1. Superposition du plan des défenses de Soissons de 1836 sur le plan cadastral actuel.
Fond de carte : cadastre.gouv, DAO R. Fronty, Inrap
3Les contraintes techniques imposent un planning d’intervention, en plusieurs phases successives, se calant sur l’avancement du chantier. à ce jour, l’opération de fouille de soixante jours ouvrés s’est étalée sur une durée de presque huit mois. De plus, une phase intermédiaire de démontage du bâti (à l’aide d’engins hydrauliques) s’avérait nécessaire entre les phases de fouille, pour atteindre les niveaux inférieurs. Au-delà de la méthode basique d’enregistrement des données archéologiques, nous avons procédé à des prélèvements raisonnés de tous les ensembles mobiliers (céramiques, faune, métal) et des matériaux conservés représentatifs (pierre calcaire et grès, mortiers, terre cuite architecturale). La complexité de l’intervention sur le domaine public résulte de la présence de réseaux actifs enfouis (eau potable, eaux usées, fibre optique, électricité, gaz), et d’autres contraintes matérielles (poteaux téléphoniques et électriques, souches, mobilier urbain, accès privatifs). à cela, s’ajoutent les contraintes de dimensions des tranchées de pose de réseau et de profondeur des cotes du projet, qui ne permettent pas d’observer de façon convenable les vestiges conservés sous les remblais récents.
4La fouille des secteurs 1 et 3 a livré du mobilier céramique gallo-romain très fragmenté, associé à des couches de remblais apparaissant à 1,30 m de profondeur. Celui-ci ne permet pas, à lui seul, compte tenu de l’emprise, de confirmer l’occupation antique détectée en 1894 (Collet, 1903). Pour la période médiévale, deux sections d’aqueduc ont été étudiées. Le mode de construction observé semble conforme au bâti médiéval local. Bien que les éléments découverts aient été partiellement détruits et réutilisés postérieurement, l’étude en cours devrait permettre d’en confirmer l’attribution chronologique. Il pourrait s’agir de l’alimentation hydraulique de l’abbaye Saint-Jean-des-Vignes (Bonde, Maines, 1999). Concernant les périodes moderne et contemporaine, de nombreux tronçons de fortifications (murs d’escarpe, contreforts) ont été dégagés [ill. 2]. Ces portions appartiennent notamment à deux bastions, celui de Saint-Rémy et celui de la Bergerie. Leur conception et leur position s’accordent aux sources graphiques et iconographiques disponibles. L’intervention sur le secteur 2 aura lieu en 2016.
2. Vue en plan des ouvrages défensifs découverts dans un sondage du secteur 3.

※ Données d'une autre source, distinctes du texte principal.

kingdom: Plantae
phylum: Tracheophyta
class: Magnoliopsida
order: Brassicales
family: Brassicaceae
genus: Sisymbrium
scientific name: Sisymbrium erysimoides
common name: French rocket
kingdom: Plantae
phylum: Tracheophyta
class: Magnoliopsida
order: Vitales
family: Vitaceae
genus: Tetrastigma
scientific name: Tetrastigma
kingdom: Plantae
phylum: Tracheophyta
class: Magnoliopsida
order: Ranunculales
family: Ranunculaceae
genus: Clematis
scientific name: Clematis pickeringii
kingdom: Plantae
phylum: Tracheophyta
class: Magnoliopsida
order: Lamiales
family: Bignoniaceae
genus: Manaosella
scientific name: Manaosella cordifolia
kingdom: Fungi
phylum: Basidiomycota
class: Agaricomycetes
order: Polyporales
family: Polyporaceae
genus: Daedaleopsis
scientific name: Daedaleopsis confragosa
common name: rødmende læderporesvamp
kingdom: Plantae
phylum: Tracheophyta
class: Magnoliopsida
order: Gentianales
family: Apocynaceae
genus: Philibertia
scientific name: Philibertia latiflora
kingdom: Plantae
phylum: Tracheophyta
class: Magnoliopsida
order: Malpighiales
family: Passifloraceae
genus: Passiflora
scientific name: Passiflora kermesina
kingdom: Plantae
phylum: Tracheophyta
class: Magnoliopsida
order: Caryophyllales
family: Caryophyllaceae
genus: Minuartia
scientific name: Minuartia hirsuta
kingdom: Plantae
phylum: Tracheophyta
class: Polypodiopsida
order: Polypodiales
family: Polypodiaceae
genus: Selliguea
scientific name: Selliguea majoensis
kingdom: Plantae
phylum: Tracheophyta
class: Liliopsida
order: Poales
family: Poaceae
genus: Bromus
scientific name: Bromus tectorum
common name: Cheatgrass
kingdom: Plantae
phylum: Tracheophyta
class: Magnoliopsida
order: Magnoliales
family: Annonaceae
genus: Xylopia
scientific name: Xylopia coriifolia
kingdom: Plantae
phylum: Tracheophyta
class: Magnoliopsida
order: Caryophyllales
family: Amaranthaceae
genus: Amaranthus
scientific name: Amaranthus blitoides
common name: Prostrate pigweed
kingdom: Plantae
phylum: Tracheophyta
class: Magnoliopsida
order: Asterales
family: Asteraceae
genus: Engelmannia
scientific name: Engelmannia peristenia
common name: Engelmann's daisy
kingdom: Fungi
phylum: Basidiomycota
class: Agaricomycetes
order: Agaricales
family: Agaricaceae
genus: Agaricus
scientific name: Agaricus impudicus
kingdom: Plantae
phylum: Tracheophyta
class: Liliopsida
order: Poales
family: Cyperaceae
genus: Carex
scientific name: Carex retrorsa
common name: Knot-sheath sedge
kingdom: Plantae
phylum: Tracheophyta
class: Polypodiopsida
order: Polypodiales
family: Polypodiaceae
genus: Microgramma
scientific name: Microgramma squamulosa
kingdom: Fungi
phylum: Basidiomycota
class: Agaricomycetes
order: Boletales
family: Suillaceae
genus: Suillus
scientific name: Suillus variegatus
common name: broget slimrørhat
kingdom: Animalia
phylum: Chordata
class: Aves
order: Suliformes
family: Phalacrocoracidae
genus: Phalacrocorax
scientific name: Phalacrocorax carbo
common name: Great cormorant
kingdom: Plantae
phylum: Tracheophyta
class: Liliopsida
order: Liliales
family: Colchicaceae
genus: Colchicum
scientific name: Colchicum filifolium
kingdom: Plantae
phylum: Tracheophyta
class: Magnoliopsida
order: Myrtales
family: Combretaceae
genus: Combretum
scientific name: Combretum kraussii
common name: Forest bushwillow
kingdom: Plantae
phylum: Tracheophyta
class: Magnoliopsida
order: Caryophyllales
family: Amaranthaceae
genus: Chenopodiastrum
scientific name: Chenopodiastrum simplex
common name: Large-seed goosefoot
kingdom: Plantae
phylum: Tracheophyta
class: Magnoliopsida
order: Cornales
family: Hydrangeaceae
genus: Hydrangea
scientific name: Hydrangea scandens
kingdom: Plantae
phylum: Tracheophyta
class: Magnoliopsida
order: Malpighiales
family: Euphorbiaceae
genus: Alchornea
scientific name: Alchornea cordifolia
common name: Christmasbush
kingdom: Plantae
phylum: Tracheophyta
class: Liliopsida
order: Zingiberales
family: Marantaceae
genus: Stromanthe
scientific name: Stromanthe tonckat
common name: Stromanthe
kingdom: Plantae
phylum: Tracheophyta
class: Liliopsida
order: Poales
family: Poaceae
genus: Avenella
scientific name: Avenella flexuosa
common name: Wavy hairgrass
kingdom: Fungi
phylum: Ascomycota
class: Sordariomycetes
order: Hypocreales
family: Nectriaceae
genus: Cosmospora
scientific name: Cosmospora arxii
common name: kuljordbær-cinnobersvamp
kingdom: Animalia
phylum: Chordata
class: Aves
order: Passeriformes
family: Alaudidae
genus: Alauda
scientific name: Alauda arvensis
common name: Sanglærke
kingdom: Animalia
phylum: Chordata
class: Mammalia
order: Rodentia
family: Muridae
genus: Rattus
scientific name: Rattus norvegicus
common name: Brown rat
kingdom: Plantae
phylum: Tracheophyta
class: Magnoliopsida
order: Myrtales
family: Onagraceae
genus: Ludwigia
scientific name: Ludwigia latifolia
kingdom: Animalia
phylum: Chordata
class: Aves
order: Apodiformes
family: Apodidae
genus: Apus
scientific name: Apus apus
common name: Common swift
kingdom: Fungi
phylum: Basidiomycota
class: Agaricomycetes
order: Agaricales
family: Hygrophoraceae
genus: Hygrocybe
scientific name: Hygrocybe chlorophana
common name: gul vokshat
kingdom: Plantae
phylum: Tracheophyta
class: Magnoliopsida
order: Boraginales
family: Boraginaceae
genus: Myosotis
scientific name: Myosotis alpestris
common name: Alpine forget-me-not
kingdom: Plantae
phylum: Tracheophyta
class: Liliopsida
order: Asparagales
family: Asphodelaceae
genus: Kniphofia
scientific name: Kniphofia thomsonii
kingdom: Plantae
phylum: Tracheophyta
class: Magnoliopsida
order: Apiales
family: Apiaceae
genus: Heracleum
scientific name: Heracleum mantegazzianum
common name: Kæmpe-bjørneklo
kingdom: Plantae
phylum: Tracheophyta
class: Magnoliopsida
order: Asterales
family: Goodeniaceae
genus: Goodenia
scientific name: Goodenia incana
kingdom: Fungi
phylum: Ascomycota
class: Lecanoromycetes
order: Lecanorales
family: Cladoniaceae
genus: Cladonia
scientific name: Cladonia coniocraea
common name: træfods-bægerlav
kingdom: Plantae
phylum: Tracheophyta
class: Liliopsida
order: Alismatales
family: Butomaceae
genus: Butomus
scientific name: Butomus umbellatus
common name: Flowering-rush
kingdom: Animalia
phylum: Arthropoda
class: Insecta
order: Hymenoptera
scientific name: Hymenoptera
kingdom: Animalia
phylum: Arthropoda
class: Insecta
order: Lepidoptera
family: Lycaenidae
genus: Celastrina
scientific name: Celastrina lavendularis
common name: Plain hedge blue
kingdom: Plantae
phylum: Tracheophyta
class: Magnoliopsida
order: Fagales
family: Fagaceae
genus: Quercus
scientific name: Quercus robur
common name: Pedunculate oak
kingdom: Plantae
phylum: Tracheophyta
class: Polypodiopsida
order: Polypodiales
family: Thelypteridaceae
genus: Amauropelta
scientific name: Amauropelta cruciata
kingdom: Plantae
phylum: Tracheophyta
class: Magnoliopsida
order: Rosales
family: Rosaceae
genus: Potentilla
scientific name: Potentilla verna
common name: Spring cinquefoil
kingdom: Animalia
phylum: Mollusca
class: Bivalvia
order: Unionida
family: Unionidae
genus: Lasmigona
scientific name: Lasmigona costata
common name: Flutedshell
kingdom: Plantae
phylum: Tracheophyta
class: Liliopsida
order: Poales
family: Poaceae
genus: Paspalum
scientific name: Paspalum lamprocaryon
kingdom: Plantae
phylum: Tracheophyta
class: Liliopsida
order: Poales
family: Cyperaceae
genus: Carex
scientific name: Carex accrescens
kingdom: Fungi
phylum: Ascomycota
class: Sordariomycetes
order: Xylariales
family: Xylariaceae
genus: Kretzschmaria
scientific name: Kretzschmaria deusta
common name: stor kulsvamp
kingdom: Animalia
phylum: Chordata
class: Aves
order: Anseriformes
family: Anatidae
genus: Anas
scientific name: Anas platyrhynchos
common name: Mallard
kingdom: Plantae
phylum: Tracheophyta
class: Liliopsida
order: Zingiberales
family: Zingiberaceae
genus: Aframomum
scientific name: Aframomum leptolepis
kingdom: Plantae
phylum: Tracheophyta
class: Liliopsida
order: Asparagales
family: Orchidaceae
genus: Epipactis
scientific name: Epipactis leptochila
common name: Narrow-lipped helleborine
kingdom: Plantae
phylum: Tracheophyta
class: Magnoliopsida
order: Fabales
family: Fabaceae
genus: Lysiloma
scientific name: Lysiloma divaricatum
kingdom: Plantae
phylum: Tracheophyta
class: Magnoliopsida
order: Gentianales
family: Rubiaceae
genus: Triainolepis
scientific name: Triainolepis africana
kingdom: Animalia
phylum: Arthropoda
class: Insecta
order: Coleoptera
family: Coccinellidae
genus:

Au premier plan, présence de la plateforme bordée par son mur d’escarpe occidental. Ces vestiges matérialisent le bastion de la Bergerie. Au second plan, emprise du fossé défensif remblayé, parcourue par de nombreux réseaux actifs.
R. Fronty, Inrap
- 4 Le SHD siège au Château de Vincennes. Il est le centre d’archives du ministère de la Défense et des (...)
5Les données recueillies durant la phase terrain seront confrontées à l’étude documentaire en cours. Des plans de détail des différents ouvrages militaires, dressés au XIXe siècle, sont conservés pour partie aux archives du Service historique de la Défense4. Les levées topographiques réalisées permettront d’affiner le positionnement de chaque ouvrage, en localisant des points d’ancrage importants sur le positionnement de l’ensemble du tracé des fortifications.